The two preceding digital Singles TV DVD and Frontier Days sure did a great job at making me eager to finally hear the debut EP by this group from… somewhere and it turns out these tracks aren’t even the strongest this record has to offer! Granted, the egg-ish post punk of the former and the psychedelic garage stylings of the latter still very much hold their own but are certainly just a slight notch below the fluffy power-/fuzz pop of Time To Spare, the catchy garage punk propulsion of Funny Feeling and the sparkling, melancholy Lost Sounds-isms of the closing tune Suggestions. Yup, every song on this is a fucking hit.

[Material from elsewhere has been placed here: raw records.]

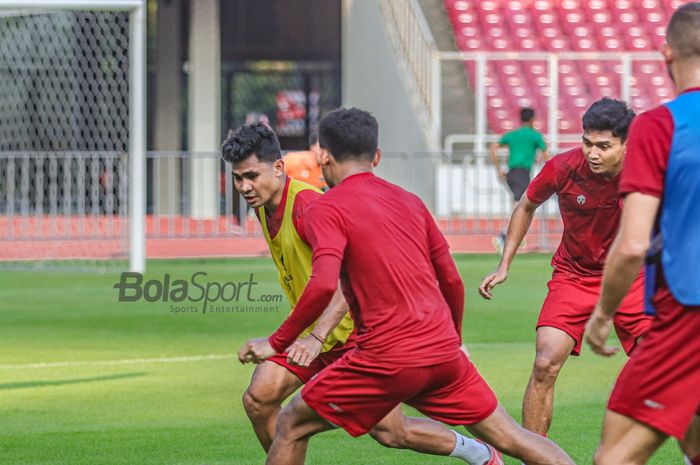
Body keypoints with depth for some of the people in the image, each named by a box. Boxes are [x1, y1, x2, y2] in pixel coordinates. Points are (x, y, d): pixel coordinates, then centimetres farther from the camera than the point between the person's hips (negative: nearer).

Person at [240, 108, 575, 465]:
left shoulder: (326, 208, -3)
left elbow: (323, 285, -19)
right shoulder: (409, 201, 15)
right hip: (443, 351, 5)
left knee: (292, 425, 10)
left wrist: (277, 342, -9)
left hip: (389, 361, -5)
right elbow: (452, 280, 19)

The debut EP of this NYC dude is drenched in the weirdest of eccentricities from start to finish and reeks of the more insane branches of early hardcore punk and proto-noise rock á la Flipper and Broken Talent, combined with tons of random early eighties cassette culture artifacts from that age of untamed creativity that just didn’t give a fuck ‘cos few people were listening anyway. Also at play here is some sort of cowpunk vibe most notably in the double attack of The Carnal Boogie and No Singing No Dancing, some bananas flashes of rockabilly and ’50s bubblegum pop in The Night Is Here and Four Kinds Of Lonely. This shit is off the rails and it’s a beauty to behold.

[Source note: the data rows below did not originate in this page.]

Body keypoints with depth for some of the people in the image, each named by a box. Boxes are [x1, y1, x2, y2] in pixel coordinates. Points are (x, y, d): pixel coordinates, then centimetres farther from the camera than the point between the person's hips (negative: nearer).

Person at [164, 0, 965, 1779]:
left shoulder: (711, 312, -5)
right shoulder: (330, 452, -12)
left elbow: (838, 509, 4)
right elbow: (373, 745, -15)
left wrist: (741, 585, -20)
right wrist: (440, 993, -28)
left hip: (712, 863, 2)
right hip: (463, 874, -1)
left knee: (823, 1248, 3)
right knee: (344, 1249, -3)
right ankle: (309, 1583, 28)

The follow-up LP to the unwieldy two hours, 69 tracks long 2023 opus Prawn Static For Porn Addicts by Moffat Beach, Australia group Electric Prawns 2 is yet again a quite generous affair in the context of the current garage-/eggpunk-adjacent wave, spanning 15 kinda eclectic, genre-hopping tunes that once again prove the impossible-to-contain, wildly creative drive of this group. The opening track Reaction sparkles with that vaguely familiar vibe of neon-glow psychedelia you might expect of a Mononegatives or Pow! record, plus a hint of Isotope Soap, maybe? What follows then is a nonstop fireworks of all-killer-no-filler tunes showcasing a great stylistic variety and, at one point or another, reminding me of a bunch of like-minded groups á la Ghoulies, Billiam, Nick Normal, Alien Nosejob, Erik Nervous or Busted Head Racket, to name just a few. The most incredible thing about this record comes right at the end though, in the form of the closing track Who I Am in which a sense of widescreen drama akin to The Wipers’ Youth Of America or God’s garage one hit wonderMy Pal gets condensed into an ultra-compact hook-fest á la Split System. Holy fuck, what just happened there?!